The Brown Balls Axis of Smevil
[info]zansal wrote:
Friday, 5 June 2009 at 06:02 pm (UTC)
Thats Smeering and Evil = Smevil...

Mr Stealth Tax must go. He has slowly but with much determination and many success stories been squeezing the economic lifeblood from the UK.

Balls is the biggest coward and liar in true Tony Blair style that the present government possess. Brown is only holding on to power to paint the illusion that he will choose his successor i.e. Balls
Foley's folly
[info]aunitemae wrote:
Friday, 5 June 2009 at 08:12 pm (UTC)
The rescue plan was not an original idea by Mr Brown ... it was suggested by bankers.
It was also entirely wrong-headed. What was needed was a plan to let the shareholders of banks pay the cost of the banks' idiocy, while protecting the depositors.
Socialist Mr Brown has nationalised the banks, and he's proud of it. But he has lumbered future generations of Brits with immense debt -- unless, of course, he wrecks the Pound to pay off the debt, which he will surely do, making everyone in Britain that much poorer anyway.
Brown is an economic dolt. Foley, you are nuts. The sooner Britain dumps Brown, the sooner we can really get to grips with the political and enconomic failings of our country.
The Dice are cast (Goebells last words).
[info]ron_broxted wrote:
Friday, 5 June 2009 at 10:38 pm (UTC)
The Americans are preparing to disengage from Britain who they now regard as a worse bet than Cuba under Batista or Saigon in '74. In fact once we see helicopters on the roof of Grosvenor Square we know that "les jeux sont fait".
British Dumbing Down
[info]suninbenidorm wrote:
Saturday, 6 June 2009 at 12:13 am (UTC)
So Brown has managed to ruin the country, has he? Who knew he was that powerful? Masterful how he also managed to create a worldwide financial meltdown all by himself in the process! Just wait until I tell all those GM workers that the British PM is at the root of it all. Well, when the seas run out of fish we can all rely upon an endless supply of carp from the UK. If you had grown up during the 3-day week or applied to University when entire departments were being eliminated you would know what a total bunch of twaddle all of this talk is. The perversity of the news is that the status quo is never shiny enough to keep the punter's attention - no matter how rosy things might be. In this contempt for the familiar everyone decided that Blair had to go because of Iraq. Now Brown must go because of a global economic downturn and an expenses scandal where it seems like the most egregious excesses were by well-heeled Tories. Well good luck sending the BNP to Europe and Cameron to Westminster. That will make things so much better! Whether you like it or not the Tories have not had a coherent intellectual basis for how to govern since Thatcher and you will soon find out that glaring omission along with voting against something rather than for something can lead to rather nasty consequences. Of course, the press will lap it up and I'll look forward to checking back in a year from now for some more carp.

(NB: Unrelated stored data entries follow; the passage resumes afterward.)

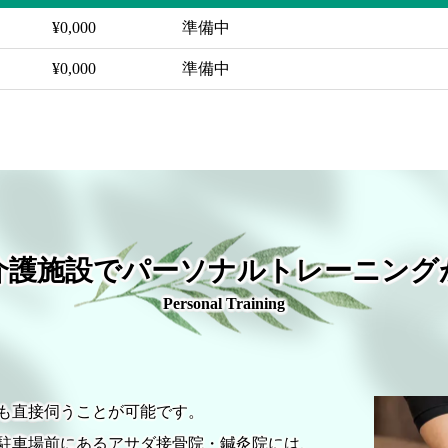
¥0,000
準備中
¥0,000
準備中
介護施設でパーソナルトレーニング
Personal Training
も直接伺うことが可能です。
駐車場前にあるアサダ接骨院・鍼灸院には、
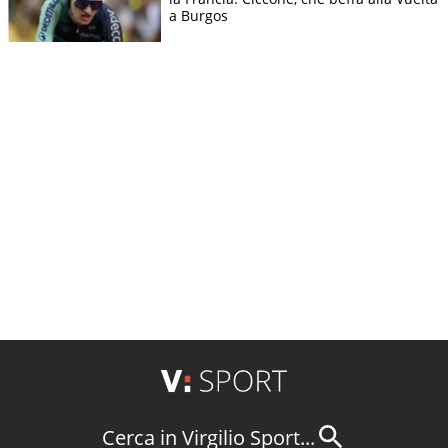
a Burgos
Cerca in Virgilio Sport...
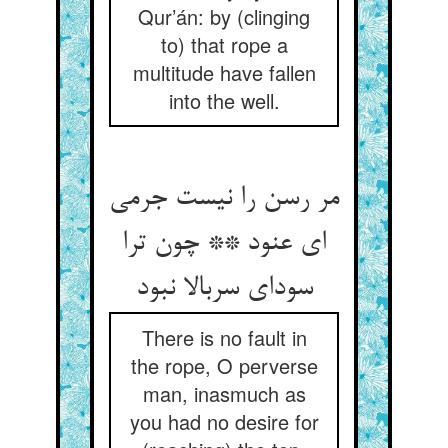
Qur’án: by (clinging
to) that rope a
multitude have fallen
into the well.
مر رسن را نیست جرمی
ای عنود ** چون ترا
سودای سربالا نبود
There is no fault in
the rope, O perverse
man, inasmuch as
you had no desire for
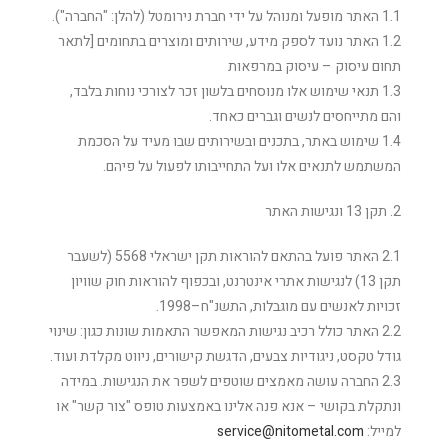
1.1 האתר מופעל ומנוהל על ידי חברת נירומטל (להלן: "החברה").
1.2 האתר נועד לספק מידע, שירותים ומוצרים בתחומים [לתאר
תחום עיסוק – עיסוק במרפאות
1.3 תנאי שימוש אלו מנוסחים בלשון זכר לצורכי נוחות בלבד,
והם מתייחסים לנשים וגברים כאחד.
1.4 שימוש באתר, בתכנים ובשירותים שבו מעיד על הסכמת
המשתמש לתנאים אלו ועל התחייבותו לפעול על פיהם.
2. תקן 13 ונגישות האתר
2.1 האתר פועל בהתאם להוראות תקן ישראלי 5568 (לשעבר
תקן 13) לנגישות אתרי אינטרנט, ובכפוף להוראות חוק שוויון
זכויות לאנשים עם מוגבלות, התשנ"ח–1998.
2.2 האתר כולל רכיב נגישות המאפשר התאמות שונות כגון: שינוי
גודל טקסט, ניגודיות צבעים, הדגשת קישורים, ניווט מקלדת ועוד.
2.3 החברה עושה מאמצים שוטפים לשפר את הנגישות. במידה
ונתקלת בקושי – אנא פנה אלינו באמצעות טופס "צור קשר" או
למייל:
service@nitometal.com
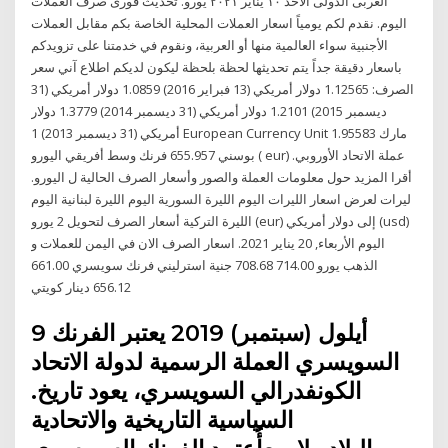
العربى الدولى الأحد ١٠ يناير ٢٠٢١ يورو. تحديث فورى صرف العملات
اليوم. نقدم لكم يومياً اسعار العملات المحلية الخاصة بكم مقابل العملات
الأجنبية سواء العالمية منها أو العربية، ونقوم في خدمتنا على تزويدكم
باسعار دقيقة جداً يتم تحديثها لحظة بلحظة ليكون لديكم اطلاع آني سعر
الصرف: 1.12565 دولار أمريكي (13 فبراير 2016) 1.0859 دولار أمريكي (31
ديسمبر 2015) 1.2101 دولار أمريكي (31 ديسمبر 2014) 1.3779 دولار
أمريكي (31 ديسمبر 2013) 1 European Currency Unit 1.95583 مارك
بوسني 655.957 فرنك وسط أفريقي اليورو ( eur) عملة الاتحاد الأوروبي.
أقرا المزيد حول معلومات العملة والصور وأسعار الصرف الحالية ل اليورو.
ليرات لعرض اسعار الليرات اليوم الليرة السورية اليوم الليرة لبنانية اليوم
الليرة التركية أسعار الصرف لتحويل 2 يورو (eur) إلى دولار أمريكي (usd)
اليوم الأربعاء, 20 يناير 2021. اسعار الصرف الان في اليمن للعملات و
الذهب يورو 714.00 708.68 جنية استرليني فرنك سويسري 661.00
656.12 دينار كويتي
9 أيلول (سبتمبر) 2019 يعتبر الفرنك
السويسري العملة الرسمية لدولة الاتحاد
الكونفدرالي السويسري، يعود تاريخ.
السياسية التاريخية والاتحادية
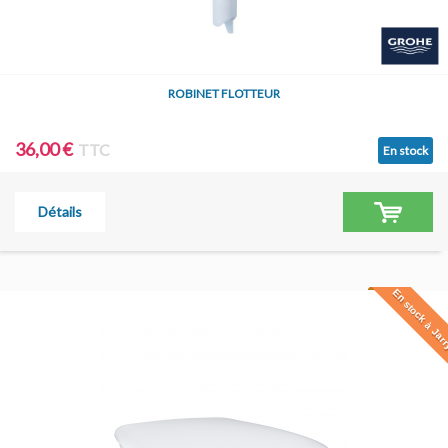
ROBINET FLOTTEUR
36,00 €
TTC
En stock
Détails
En stock à Jar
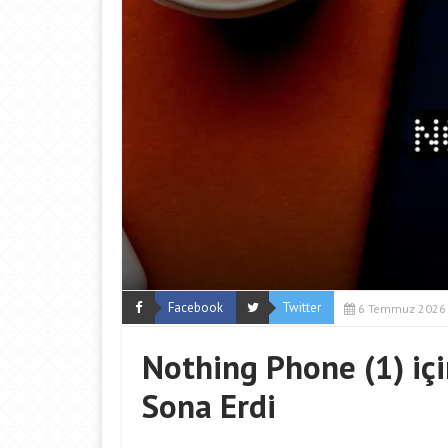
Facebook
Twitter
6 Temmuz 2026
Nothing Phone (1) iç
Sona Erdi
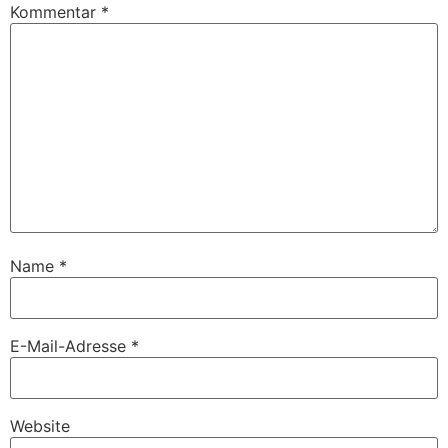
Kommentar
*
Name
*
E-Mail-Adresse
*
Website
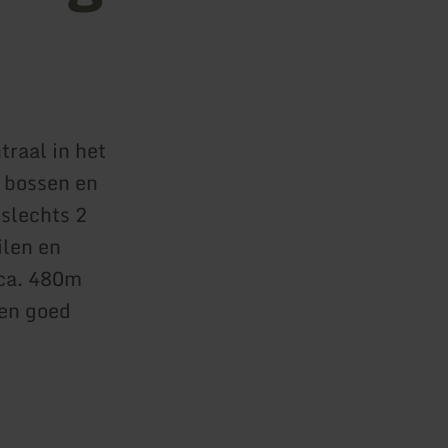
raal in het
 bossen en
 slechts 2
ilen en
 ca. 480m
Een goed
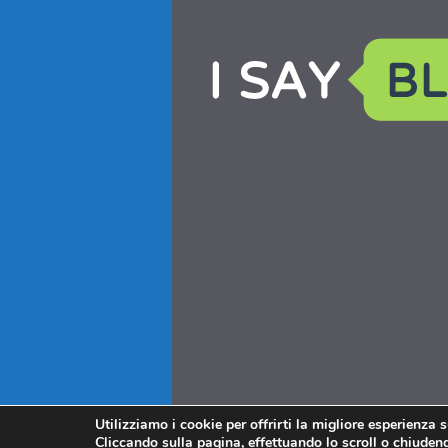
Utilizziamo i cookie per offrirti la migliore esperienza 
Cliccando sulla pagina, effettuando lo scroll o chiudendo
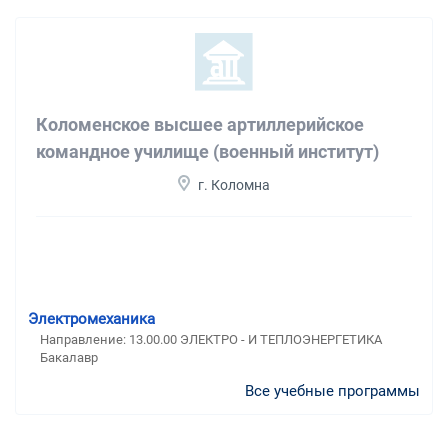
Коломенское высшее артиллерийское
командное училище (военный институт)
г. Коломна
Электромеханика
Направление: 13.00.00 ЭЛЕКТРО - И ТЕПЛОЭНЕРГЕТИКА
Бакалавр
Все учебные программы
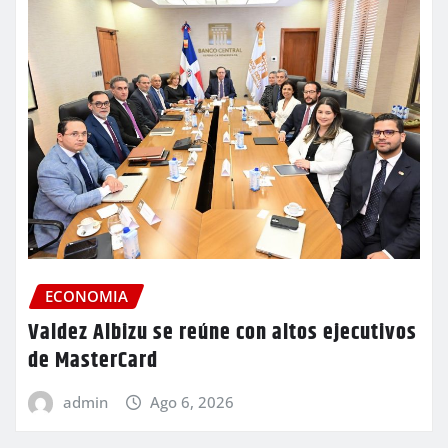
ECONOMIA
Valdez Albizu se reúne con altos ejecutivos
de MasterCard
admin
Ago 6, 2026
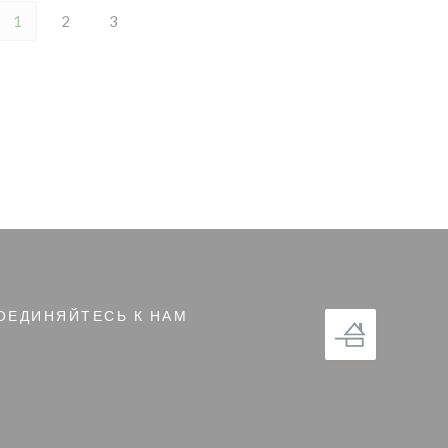
1
2
3
ОЕДИНЯЙТЕСЬ К НАМ
м окне))
gram ((открывается в новом окне))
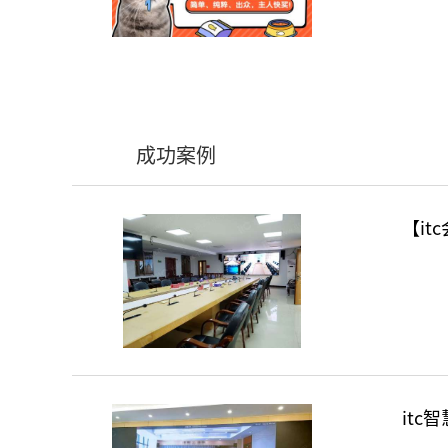
成功案例
【i
it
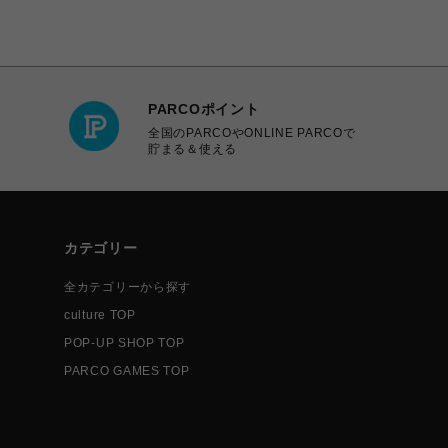
PARCOポイント
全国のPARCOやONLINE PARCOで
貯まる＆使える
カテゴリー
全カテゴリーから探す
culture TOP
POP-UP SHOP TOP
PARCO GAMES TOP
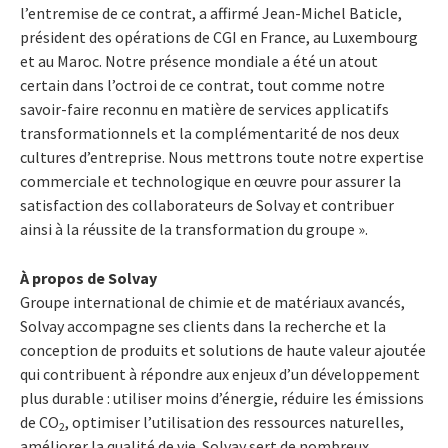
l’entremise de ce contrat, a affirmé Jean-Michel Baticle,
président des opérations de CGI en France, au Luxembourg
et au Maroc. Notre présence mondiale a été un atout
certain dans l’octroi de ce contrat, tout comme notre
savoir-faire reconnu en matière de services applicatifs
transformationnels et la complémentarité de nos deux
cultures d’entreprise. Nous mettrons toute notre expertise
commerciale et technologique en œuvre pour assurer la
satisfaction des collaborateurs de Solvay et contribuer
ainsi à la réussite de la transformation du groupe ».
À propos de Solvay
Groupe international de chimie et de matériaux avancés,
Solvay accompagne ses clients dans la recherche et la
conception de produits et solutions de haute valeur ajoutée
qui contribuent à répondre aux enjeux d’un développement
plus durable : utiliser moins d’énergie, réduire les émissions
de CO
, optimiser l’utilisation des ressources naturelles,
2
améliorer la qualité de vie. Solvay sert de nombreux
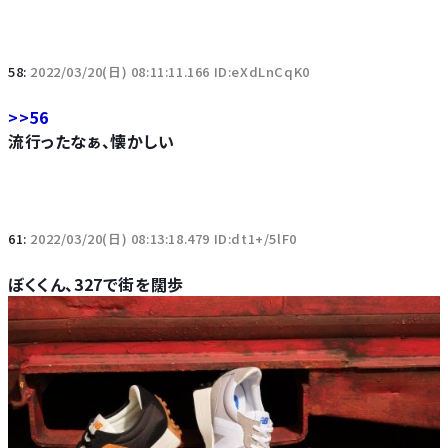
58:
2022/03/20(日) 08:11:11.166 ID:eXdLnCqK0
>>56
流行ったなぁ、懐かしい
61:
2022/03/20(日) 08:13:18.479 ID:dt1+/5lF0
ぼくくん、327で街を闊歩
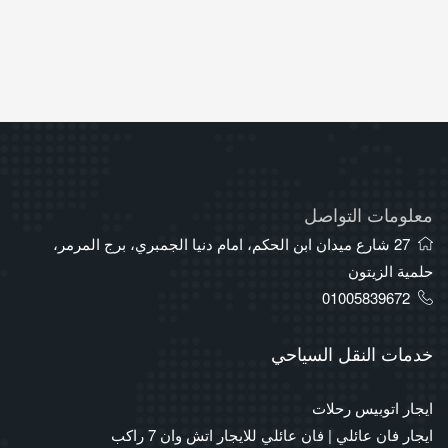
معلومات التواصل
27 شارع ميدان ابن الحكم، امام دنيا الجمبري، برج المرمر،
حلمية الزيتون
01005839672
خدمات النقل السياحي
ايجار اتوبيس رحلات
ايجار فان عائلي | فان عائلي للايجار اتش وان 7 راكب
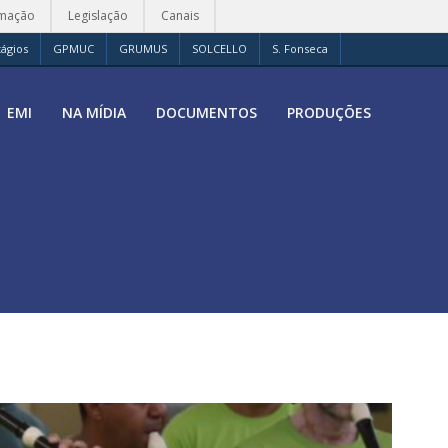
rmação
Legislação
Canais
tágios
GPMUC
GRUMUS
SOLCELLO
S. Fonseca
EMI
NA MÍDIA
DOCUMENTOS
PRODUÇÕES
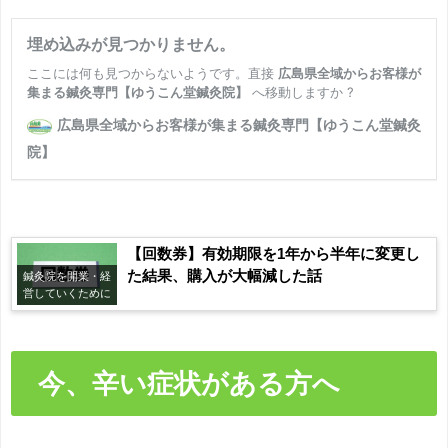
【回数券】有効期限を1年から半年に変更し
た結果、購入が大幅減した話
鍼灸院を開業・経
営していくために
今、辛い症状がある方へ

Presidental Switching in the US
[info]nick_comenius wrote:
Sunday, 7 June 2009 at 01:12 pm (UTC)
"The US has just ditched a dumb leader for a smart one." Mr. Foley, are you serious ????? The current president of the US has a greater facility for words than his predecessor so that, yes, he may have greater verbal intelligence; however, across the board, his policies show a far greater fecklessness, naivete, and lack of wisdom.